Thursday, April 11, 2013

The Creative Tug of War

I am squandering time. Wasting my life staring at headless pictures in the Library of Congress archives. (Did you know you can access them ALL on line now. I may never get off the keyboard...). Lolling about, intoxicated with dogs and coffee and Aves Apoxy Clay. I even have a commission and I can't seem to finish it. It hurts to just let it sit there. I did the exterior a la DeMeng - plastered it, antiqued it, white washed it, then layered my dark, dank colors over the top. It looks terrific.  But I also have to do the interior. And that's where I am stuck. I used to offer up a clean, simple interior. A picture of the saint aligned with the spirit. Some silk flowers, maybe a rosary or a holy card.

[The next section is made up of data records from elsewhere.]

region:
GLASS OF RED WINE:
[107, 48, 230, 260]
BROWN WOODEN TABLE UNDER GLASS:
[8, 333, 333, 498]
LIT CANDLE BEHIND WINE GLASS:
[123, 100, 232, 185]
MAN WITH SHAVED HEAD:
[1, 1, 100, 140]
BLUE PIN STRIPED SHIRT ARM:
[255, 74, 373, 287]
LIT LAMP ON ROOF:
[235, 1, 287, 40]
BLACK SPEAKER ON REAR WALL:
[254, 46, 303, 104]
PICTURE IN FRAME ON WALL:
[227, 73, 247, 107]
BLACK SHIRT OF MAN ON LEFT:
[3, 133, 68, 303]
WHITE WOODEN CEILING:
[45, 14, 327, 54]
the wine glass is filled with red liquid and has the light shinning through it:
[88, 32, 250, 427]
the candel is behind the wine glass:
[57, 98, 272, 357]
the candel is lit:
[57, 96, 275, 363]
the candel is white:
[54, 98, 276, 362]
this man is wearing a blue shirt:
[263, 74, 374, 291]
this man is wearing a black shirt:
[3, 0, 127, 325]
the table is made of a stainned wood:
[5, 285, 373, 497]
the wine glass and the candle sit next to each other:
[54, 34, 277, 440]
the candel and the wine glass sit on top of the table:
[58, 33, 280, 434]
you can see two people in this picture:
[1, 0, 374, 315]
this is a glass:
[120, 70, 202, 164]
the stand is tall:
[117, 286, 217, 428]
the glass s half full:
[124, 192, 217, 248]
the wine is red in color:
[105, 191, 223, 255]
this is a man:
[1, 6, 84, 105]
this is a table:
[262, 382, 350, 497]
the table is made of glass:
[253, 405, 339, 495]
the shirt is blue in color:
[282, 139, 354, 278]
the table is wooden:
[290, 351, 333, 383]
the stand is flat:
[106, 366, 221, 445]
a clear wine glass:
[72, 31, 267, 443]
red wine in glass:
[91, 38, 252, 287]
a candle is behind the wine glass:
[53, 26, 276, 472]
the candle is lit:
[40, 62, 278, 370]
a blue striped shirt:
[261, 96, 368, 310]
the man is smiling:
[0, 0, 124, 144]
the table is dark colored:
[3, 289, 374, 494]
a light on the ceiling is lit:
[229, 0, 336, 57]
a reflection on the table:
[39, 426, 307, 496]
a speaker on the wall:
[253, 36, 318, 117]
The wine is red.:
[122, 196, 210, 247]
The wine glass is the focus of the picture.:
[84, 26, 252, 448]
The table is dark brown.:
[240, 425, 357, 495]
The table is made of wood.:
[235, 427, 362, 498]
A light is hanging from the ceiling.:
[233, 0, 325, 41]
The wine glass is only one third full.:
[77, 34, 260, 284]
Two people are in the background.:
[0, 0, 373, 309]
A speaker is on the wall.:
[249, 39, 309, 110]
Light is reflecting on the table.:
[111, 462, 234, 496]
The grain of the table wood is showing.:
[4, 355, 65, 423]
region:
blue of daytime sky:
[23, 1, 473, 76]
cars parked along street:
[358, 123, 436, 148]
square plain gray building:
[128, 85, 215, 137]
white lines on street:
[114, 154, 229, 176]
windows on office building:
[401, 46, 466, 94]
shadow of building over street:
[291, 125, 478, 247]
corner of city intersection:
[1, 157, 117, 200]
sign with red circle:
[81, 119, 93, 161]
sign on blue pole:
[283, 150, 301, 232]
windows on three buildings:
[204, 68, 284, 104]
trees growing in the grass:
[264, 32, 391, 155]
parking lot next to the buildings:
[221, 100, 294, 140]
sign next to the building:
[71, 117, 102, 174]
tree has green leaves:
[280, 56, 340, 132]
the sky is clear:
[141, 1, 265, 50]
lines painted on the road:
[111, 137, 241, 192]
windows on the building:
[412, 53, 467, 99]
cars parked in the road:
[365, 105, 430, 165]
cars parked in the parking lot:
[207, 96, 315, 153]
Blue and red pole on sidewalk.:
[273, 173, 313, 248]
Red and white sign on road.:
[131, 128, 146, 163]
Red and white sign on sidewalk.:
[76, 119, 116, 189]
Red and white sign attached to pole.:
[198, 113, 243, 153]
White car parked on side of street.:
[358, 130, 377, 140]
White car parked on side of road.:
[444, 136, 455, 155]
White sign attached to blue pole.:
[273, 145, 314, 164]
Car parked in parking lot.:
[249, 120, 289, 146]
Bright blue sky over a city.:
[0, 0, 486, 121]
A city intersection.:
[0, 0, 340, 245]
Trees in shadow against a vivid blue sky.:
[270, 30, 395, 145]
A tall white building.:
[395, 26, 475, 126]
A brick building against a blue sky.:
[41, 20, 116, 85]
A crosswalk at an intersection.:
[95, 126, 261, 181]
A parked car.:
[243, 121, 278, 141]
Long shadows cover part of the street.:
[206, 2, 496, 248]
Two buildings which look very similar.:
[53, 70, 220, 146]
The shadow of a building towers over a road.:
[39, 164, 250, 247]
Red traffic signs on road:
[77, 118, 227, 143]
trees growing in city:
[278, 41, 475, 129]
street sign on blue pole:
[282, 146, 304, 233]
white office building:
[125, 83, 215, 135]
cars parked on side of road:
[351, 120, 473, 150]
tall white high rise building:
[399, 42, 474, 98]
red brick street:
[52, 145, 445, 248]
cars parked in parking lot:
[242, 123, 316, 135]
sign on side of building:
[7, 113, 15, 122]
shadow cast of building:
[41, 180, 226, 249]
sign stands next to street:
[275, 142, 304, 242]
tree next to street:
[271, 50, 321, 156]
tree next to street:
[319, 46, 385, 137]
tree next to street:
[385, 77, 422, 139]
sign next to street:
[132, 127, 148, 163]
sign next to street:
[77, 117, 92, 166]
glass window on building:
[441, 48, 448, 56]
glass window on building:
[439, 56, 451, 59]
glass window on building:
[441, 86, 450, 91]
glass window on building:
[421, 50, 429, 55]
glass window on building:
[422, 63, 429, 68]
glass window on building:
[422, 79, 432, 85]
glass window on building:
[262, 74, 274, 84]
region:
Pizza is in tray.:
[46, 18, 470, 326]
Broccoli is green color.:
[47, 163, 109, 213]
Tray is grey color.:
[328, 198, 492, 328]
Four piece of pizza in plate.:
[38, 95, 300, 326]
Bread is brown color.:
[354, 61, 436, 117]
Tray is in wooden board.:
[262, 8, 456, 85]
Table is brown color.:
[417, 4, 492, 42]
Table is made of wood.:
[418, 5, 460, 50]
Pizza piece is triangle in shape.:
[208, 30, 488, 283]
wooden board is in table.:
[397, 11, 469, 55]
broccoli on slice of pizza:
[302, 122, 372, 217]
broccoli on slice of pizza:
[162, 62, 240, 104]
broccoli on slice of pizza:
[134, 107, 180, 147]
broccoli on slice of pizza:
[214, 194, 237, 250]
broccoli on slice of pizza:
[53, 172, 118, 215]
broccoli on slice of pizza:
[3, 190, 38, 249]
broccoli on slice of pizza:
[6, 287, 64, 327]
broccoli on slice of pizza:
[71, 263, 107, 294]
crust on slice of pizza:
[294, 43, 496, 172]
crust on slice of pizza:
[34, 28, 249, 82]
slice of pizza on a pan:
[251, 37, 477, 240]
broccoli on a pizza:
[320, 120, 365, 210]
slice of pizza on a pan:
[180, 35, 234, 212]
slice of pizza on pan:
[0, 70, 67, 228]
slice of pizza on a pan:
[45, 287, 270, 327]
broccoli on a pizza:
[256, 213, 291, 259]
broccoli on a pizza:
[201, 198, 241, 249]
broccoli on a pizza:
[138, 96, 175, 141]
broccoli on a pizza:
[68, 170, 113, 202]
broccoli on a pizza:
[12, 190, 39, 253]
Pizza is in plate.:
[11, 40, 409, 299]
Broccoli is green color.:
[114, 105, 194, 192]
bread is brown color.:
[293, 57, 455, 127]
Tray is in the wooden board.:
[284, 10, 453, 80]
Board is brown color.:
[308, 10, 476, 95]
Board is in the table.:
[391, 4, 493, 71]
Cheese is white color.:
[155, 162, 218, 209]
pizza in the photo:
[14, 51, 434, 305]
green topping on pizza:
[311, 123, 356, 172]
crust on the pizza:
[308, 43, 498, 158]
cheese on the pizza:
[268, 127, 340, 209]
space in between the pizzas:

It's a Gede shrine. You'd think I could knock this out of the park. I mean, really - purple and black. A couple skulls, a St. Gerard chromo and there ya go. So simple.

Not. It's Michael DeMeng's fault. His damn classes have cranked up my fire and now I can't help but make bizarre things. My aesthetic has changed completely. The Ghede stepped in and they are leaving a trail of cigar ashes, empty rum bottles and dirty socks. My muse has departed, leaving her panties behind on her walk of shame out of the house. I am spending all my time cleaning up after the Ghede. They are like bad house guests after a frat hazing - stinky, smelly and lazy. That's me - without the stinky, smelly part.

DeMeng has inspired me to collect tchotkes to glue all over my stuff. But my aesthetic comes out, regardless.  My work is all spiritually oriented. I make saint statues - but they don't look like anything the Catholic church has in their archives; in fact, I am pretty sure they exorcise what falls out of my head these days. This one is my interpretation of St. George and his dragon: it's Ave Apoxy Clay over a Pez dispenser (Michael's idea, not mine, though I love his warped sense of art.)

And I find the most appropriate things in the most inappropriate places. I was digging through a bin of broken toys yesterday at the thrift store, my cart full of things like bent candle sticks, broken clock cases, dirty baby dolls and a bag of barbie heads. A nice older woman heard me giggling over the bag of barbie heads and asked what I was doing with them. I looked up from my deranged place of creativity and said,"Shrunken head memorial!" She skittered away, fear framing her face. I shrugged and went back to digging. My inner Demon is having a field day.

The wall of inspiration behind me now looks like a Victorian Cabinet of Curiosities. Baby doll faces stare blankly at me from assorted containers. Dinosaur glow-in-the-dark bones await resurrection as chest pieces on Pez Containers. I've become that kid tearing wings off flies, only I do it to angels and cherbs. God will be sending his fiery Seraphim after me soon.

I am painting on anything and everything I can lay my hands on. This is a new world for me - I was trained as a sculptor and ceramic artist. I mean it when I say I am painting like a drunk monkey. Or Van Gogh on a binge. I just reordered some of my paints in 24 oz sizes. A freakin' QUART of paint for god's sake. Don bought me a wonderful collection of brushes and I giggled over them, giddy to begin destroying them by painting the Aves apoxy clay onto the paper tomb I am building for Gede. Back to the Gede shrine. It needs...something, but I don't know what just yet.

I used to make these shrines by the dozen. They looked like this one below -- sort of Disney-esque, a little too graphic. I was a designer, doing sets and big film backgrounds. You'd be really surprised to see how much bad art is done in the name of film making. Anyway, folks seemed to like them. I even did an entire temple of shrines for some Vodoun Gnostic dude in Istanbul, Turkey. His temple now houses some of the most bizarre shrines I ever did -- covered in real snake skins, leg bones of coyotes and vulture skulls. I was so creeped out by them, I never took pictures. I must have been high from the apoxy glue when I painted them. He loved them. I consider them a were a precursor to the work I am doing now.

I will find my way back to Gede. I just read Andrea Matus DeMeng's blog on her Justice piece. I so feel her pain. The shrine waits, leering at me from the work table. It's behind me, so I can write without looking. But it'll be there when I turn around. It's little cluster of Gede faces laughing at me, offering me their grins and grimaces.

Tomorrow I will start again. Right now, I think I'll look up circus freaks in the Library. Maybe that'll get my giddy up going.